**Exercise brief**
Across the listing below, how many lines include the string "SilkS"? Reply with the number alone.
========================
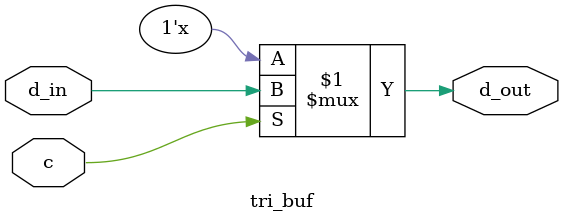
<source format=v>
module mux_tri (
    input i0, i1, i2, i3, s0, s1, e,
    output y
);
    wire [3:0] w;
    decoder2x4 m1(
        .in({s1,s0}),
        .enable(e),
        .out(w)
    );

    tri_buf a0 (i0, w[0], y);
    tri_buf a1 (i1, w[1], y);
    tri_buf a2 (i2, w[2], y);
    tri_buf a3 (i3, w[3], y);
    
endmodule

module decoder2x4(
    input [1:0] in,
    input enable,
    output [3:0] out
);
    assign out[0] = enable & ~in[0] & ~in[1];
    assign out[1] = enable &  in[0] & ~in[1];
    assign out[2] = enable & ~in[0] &  in[1];
    assign out[3] = enable &  in[0] &  in[1];
    
endmodule

module tri_buf (
    input d_in,
    input c,
    output d_out
);
    assign d_out = c ? d_in : 1'bz;
    
endmodule
</source>
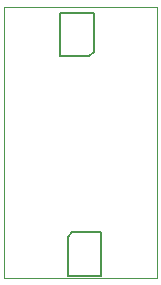
<source format=gbo>
G75*
G70*
%OFA0B0*%
%FSLAX24Y24*%
%IPPOS*%
%LPD*%
%AMOC8*
5,1,8,0,0,1.08239X$1,22.5*
%
%ADD10C,0.0000*%
%ADD11C,0.0050*%
D10*
X000900Y000980D02*
X000900Y010035D01*
X006018Y010035D01*
X006018Y000980D01*
X000900Y000980D01*
D11*
X003029Y001065D02*
X003029Y002364D01*
X003186Y002522D01*
X004131Y002522D01*
X004131Y002482D02*
X004131Y001065D01*
X003029Y001065D01*
X002787Y008375D02*
X003732Y008375D01*
X003890Y008532D01*
X003890Y009831D01*
X002787Y009831D01*
X002787Y008414D01*
M02*

</source>
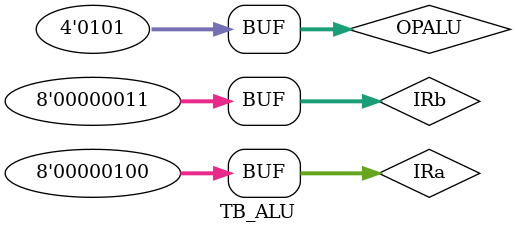
<source format=v>
`timescale 1ns / 1ps


module TB_ALU;

	// Inputs
	reg [7:0] IRa;
	reg [7:0] IRb;
	reg [3:0] OPALU;

	// Outputs
	wire OFgn;
	wire OFgz;
	wire [7:0] OALUD;

	// Instantiate the Unit Under Test (UUT)
	Alu uut (
		.IRa(IRa), 
		.IRb(IRb), 
		.OPALU(OPALU), 
		.OFgn(OFgn), 
		.OFgz(OFgz), 
		.OALUD(OALUD)
	);

	initial begin
		// Initialize Inputs
		IRa = 0;
		IRb = 0;
		OPALU = 0;

		// Wait 100 ns for global reset to finish
		#100;
        		IRa = 2;
		IRb = 2;
		OPALU = 1;
			#100;
				IRa = 4;
		IRb = 2;
		OPALU = 2;
			#100;
				IRa = 2;
		IRb = 3;
		OPALU = 3;
			#100;
				IRa = 4;
		IRb = 3;
		OPALU = 4;
			#100;
				IRa = 4;
		IRb = 3;
		OPALU = 5;
			#100;
		// Add stimulus here

	end
      
endmodule


</source>
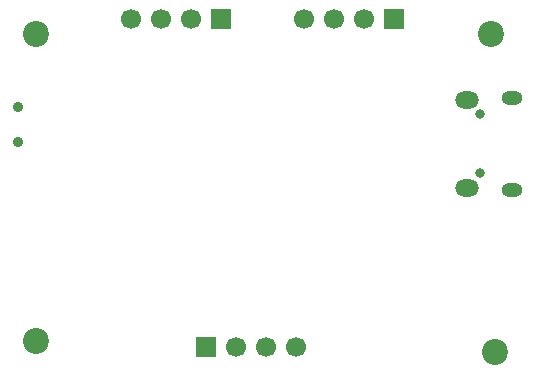
<source format=gbr>
%TF.GenerationSoftware,KiCad,Pcbnew,9.0.1*%
%TF.CreationDate,2025-04-26T12:53:08+02:00*%
%TF.ProjectId,stm32_board,73746d33-325f-4626-9f61-72642e6b6963,rev?*%
%TF.SameCoordinates,Original*%
%TF.FileFunction,Soldermask,Bot*%
%TF.FilePolarity,Negative*%
%FSLAX46Y46*%
G04 Gerber Fmt 4.6, Leading zero omitted, Abs format (unit mm)*
G04 Created by KiCad (PCBNEW 9.0.1) date 2025-04-26 12:53:08*
%MOMM*%
%LPD*%
G01*
G04 APERTURE LIST*
%ADD10C,2.200000*%
%ADD11O,0.800000X0.800000*%
%ADD12O,1.800000X1.150000*%
%ADD13O,2.000000X1.450000*%
%ADD14R,1.700000X1.700000*%
%ADD15C,1.700000*%
%ADD16C,0.900000*%
G04 APERTURE END LIST*
D10*
%TO.C,H1*%
X139000000Y-51500000D03*
%TD*%
D11*
%TO.C,USB*%
X138100000Y-63300000D03*
X138100000Y-58300000D03*
D12*
X140850000Y-64675000D03*
D13*
X137050000Y-64525000D03*
X137050000Y-57075000D03*
D12*
X140850000Y-56925000D03*
%TD*%
D10*
%TO.C,H3*%
X100500000Y-77500000D03*
%TD*%
D14*
%TO.C,UART*%
X116190000Y-50240000D03*
D15*
X113650000Y-50240000D03*
X111110000Y-50240000D03*
X108570000Y-50240000D03*
%TD*%
D14*
%TO.C,I2C*%
X114920000Y-78000000D03*
D15*
X117460000Y-78000000D03*
X120000000Y-78000000D03*
X122540000Y-78000000D03*
%TD*%
D16*
%TO.C,BOOT*%
X99000000Y-57650000D03*
X99000000Y-60650000D03*
%TD*%
D14*
%TO.C,SWD*%
X130790000Y-50250000D03*
D15*
X128250000Y-50250000D03*
X125710000Y-50250000D03*
X123170000Y-50250000D03*
%TD*%
D10*
%TO.C,H4*%
X100500000Y-51500000D03*
%TD*%
%TO.C,H2*%
X139410000Y-78440000D03*
%TD*%
M02*

</source>
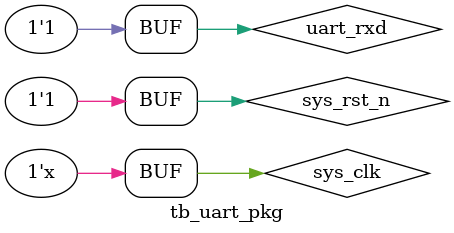
<source format=sv>
`timescale 1ns/1ns

module tb_uart_pkg;

//parameter define
parameter CLK_PERIOD = 20;  // 50Mhz时钟周期为20ns

//reg define
reg sys_clk;    // 时钟信号
reg sys_rst_n;  // 复位信号
reg uart_rxd;   // UART接收端口

//wire define
wire uart_txd;  // UART发送端口

/*******************************************************
**                    UART发送任务
*******************************************************/
task uart_send;
    input [7:0] data;  // 需要发送的数据
    begin
        // 发送起始位（低电平）
        uart_rxd <= 1'b0;
        #(8680);  // 保持一个波特率周期
        
        // 发送数据位（从最低位到最高位）
        for (int i = 0; i < 8; i++) begin
            uart_rxd <= data[i];
            #(8680);
        end
        
        // 发送停止位（高电平）
        uart_rxd <= 1'b1;
        #(8680);  // 保持一个波特率周期
    end
endtask

/*******************************************************
**                    main code
*******************************************************/
initial begin
    // 初始化信号
    sys_clk <= 1'b0;
    sys_rst_n <= 1'b0;
    uart_rxd <= 1'b1;  // 空闲状态为高电平
    
    // 系统复位
    #200;
    sys_rst_n <= 1'b1;  // 释放复位
    
    // 测试数据发送
    #(1000);  // 等待稳定
    
    // 测试发送单个数据0x55
    // uart_send(8'h55);
    
    // 测试连续发送8个数据
    for (int i = 0; i < 8; i++) begin
        #(1000);  // 数据间隔
        uart_send(8'h10 + i);  // 发送0x10~0x17
    end
    
    #(8680*2);  // 等待最后一个停止位完成
    //$stop;      // 停止仿真
end

// 50Mhz时钟生成
always #(CLK_PERIOD/2) sys_clk = ~sys_clk;

// 模块实例化
uart_packet_rx u_uart_packet_rx(
    .clk(sys_clk),
    .rst_n(sys_rst_n),
    .uart_rxd(uart_rxd),
    // .uart_txd(uart_txd)
    .packet_done(),
    .uart_data0(),
    .uart_data1(),
    .uart_data2(),
    .uart_data3(),
    .uart_data4(),
    .uart_data5(),
    .uart_data6(),
    .uart_data7()
);

endmodule
</source>
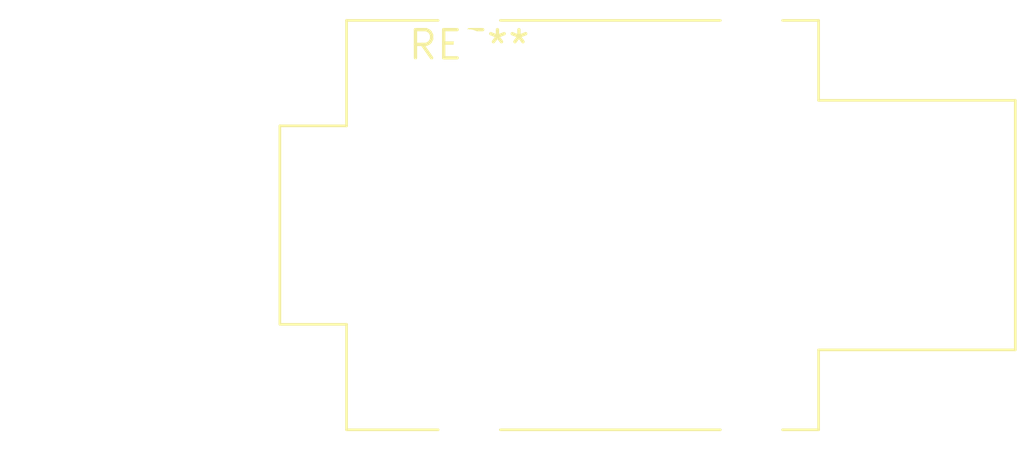
<source format=kicad_pcb>
(kicad_pcb (version 20240108) (generator pcbnew)

  (general
    (thickness 1.6)
  )

  (paper "A4")
  (layers
    (0 "F.Cu" signal)
    (31 "B.Cu" signal)
    (32 "B.Adhes" user "B.Adhesive")
    (33 "F.Adhes" user "F.Adhesive")
    (34 "B.Paste" user)
    (35 "F.Paste" user)
    (36 "B.SilkS" user "B.Silkscreen")
    (37 "F.SilkS" user "F.Silkscreen")
    (38 "B.Mask" user)
    (39 "F.Mask" user)
    (40 "Dwgs.User" user "User.Drawings")
    (41 "Cmts.User" user "User.Comments")
    (42 "Eco1.User" user "User.Eco1")
    (43 "Eco2.User" user "User.Eco2")
    (44 "Edge.Cuts" user)
    (45 "Margin" user)
    (46 "B.CrtYd" user "B.Courtyard")
    (47 "F.CrtYd" user "F.Courtyard")
    (48 "B.Fab" user)
    (49 "F.Fab" user)
    (50 "User.1" user)
    (51 "User.2" user)
    (52 "User.3" user)
    (53 "User.4" user)
    (54 "User.5" user)
    (55 "User.6" user)
    (56 "User.7" user)
    (57 "User.8" user)
    (58 "User.9" user)
  )

  (setup
    (pad_to_mask_clearance 0)
    (pcbplotparams
      (layerselection 0x00010fc_ffffffff)
      (plot_on_all_layers_selection 0x0000000_00000000)
      (disableapertmacros false)
      (usegerberextensions false)
      (usegerberattributes false)
      (usegerberadvancedattributes false)
      (creategerberjobfile false)
      (dashed_line_dash_ratio 12.000000)
      (dashed_line_gap_ratio 3.000000)
      (svgprecision 4)
      (plotframeref false)
      (viasonmask false)
      (mode 1)
      (useauxorigin false)
      (hpglpennumber 1)
      (hpglpenspeed 20)
      (hpglpendiameter 15.000000)
      (dxfpolygonmode false)
      (dxfimperialunits false)
      (dxfusepcbnewfont false)
      (psnegative false)
      (psa4output false)
      (plotreference false)
      (plotvalue false)
      (plotinvisibletext false)
      (sketchpadsonfab false)
      (subtractmaskfromsilk false)
      (outputformat 1)
      (mirror false)
      (drillshape 1)
      (scaleselection 1)
      (outputdirectory "")
    )
  )

  (net 0 "")

  (footprint "Jack_6.35mm_Neutrik_NMJ4HFD3_Horizontal" (layer "F.Cu") (at 0 0))

)

</source>
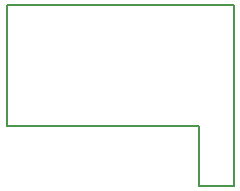
<source format=gm1>
%TF.GenerationSoftware,KiCad,Pcbnew,4.0.4-stable*%
%TF.CreationDate,2017-05-07T05:40:39+03:00*%
%TF.ProjectId,spi_soicw8_programming,7370695F736F696377385F70726F6772,rev?*%
%TF.FileFunction,Profile,NP*%
%FSLAX46Y46*%
G04 Gerber Fmt 4.6, Leading zero omitted, Abs format (unit mm)*
G04 Created by KiCad (PCBNEW 4.0.4-stable) date 05/07/17 05:40:39*
%MOMM*%
%LPD*%
G01*
G04 APERTURE LIST*
%ADD10C,0.200000*%
%ADD11C,0.150000*%
G04 APERTURE END LIST*
D10*
D11*
X157000000Y-115000000D02*
X157000000Y-116800000D01*
X160000000Y-115000000D02*
X160000000Y-116800000D01*
X160000000Y-101500000D02*
X156750000Y-101500000D01*
X160000000Y-115000000D02*
X160000000Y-101500000D01*
X157000000Y-116800000D02*
X160000000Y-116800000D01*
X157000000Y-111750000D02*
X157000000Y-115000000D01*
X156500000Y-111750000D02*
X157000000Y-111750000D01*
X140750000Y-111750000D02*
X156500000Y-111750000D01*
X140750000Y-101500000D02*
X156750000Y-101500000D01*
X140750000Y-111750000D02*
X140750000Y-101500000D01*
M02*

</source>
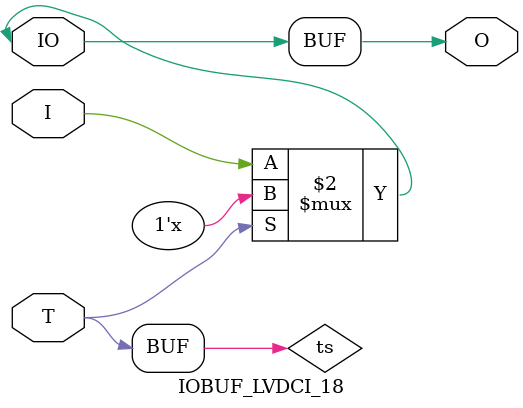
<source format=v>

/*

FUNCTION    : INPUT TRI-STATE OUTPUT BUFFER

*/

`celldefine
`timescale  100 ps / 10 ps

module IOBUF_LVDCI_18 (O, IO, I, T);

    output O;

    inout  IO;

    input  I, T;

    or O1 (ts, 1'b0, T);
    bufif0 T1 (IO, I, ts);

    buf B1 (O, IO);

endmodule

</source>
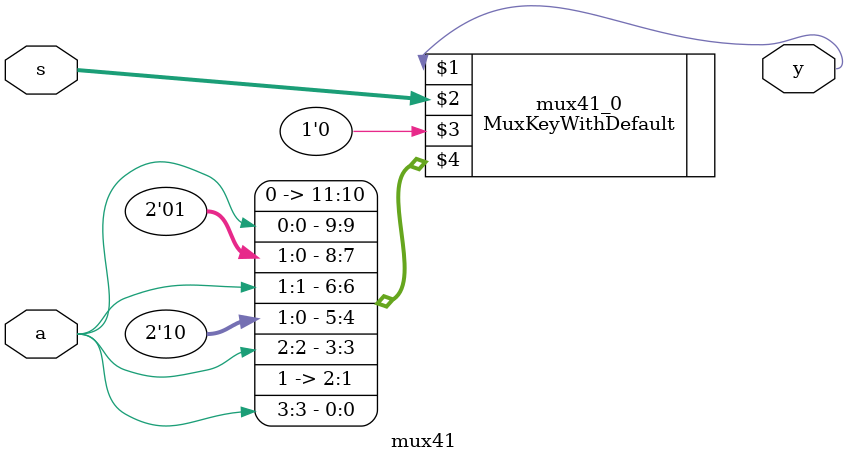
<source format=v>
module mux41(a,s,y);
  input  [3:0] a;  // 声明一个wire型输入变量a，其变量宽度是4位的。
  input  [1:0] s;  // 声明一个wire型输入变量s，其变量宽度是2位的。
  output reg y;   // 声明一个1位reg型的输出变量y。

MuxKeyWithDefault #(4, 2, 1) mux41_0 (y, s, 1'b0, {
  2'b00, a[0], 
  2'b01, a[1], 
  2'b10, a[2], 
  2'b11, a[3]});

endmodule
</source>
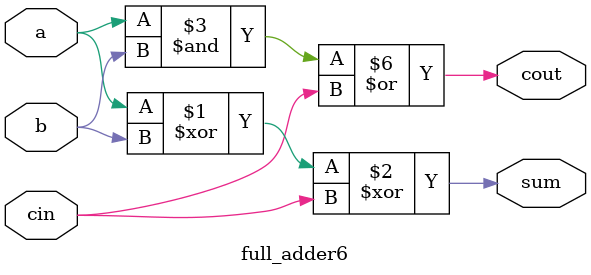
<source format=v>
module full_adder6(a,b,cin,sum,cout);
input a,b,cin;
output sum,cout;
assign sum = a^b^cin;
assign cout = a&b|cin&(1'b1|b); 
// initial begin
//     $display("The incorrect adder with or0 having in1/1");
// end   
endmodule
</source>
========================
**Result below**
2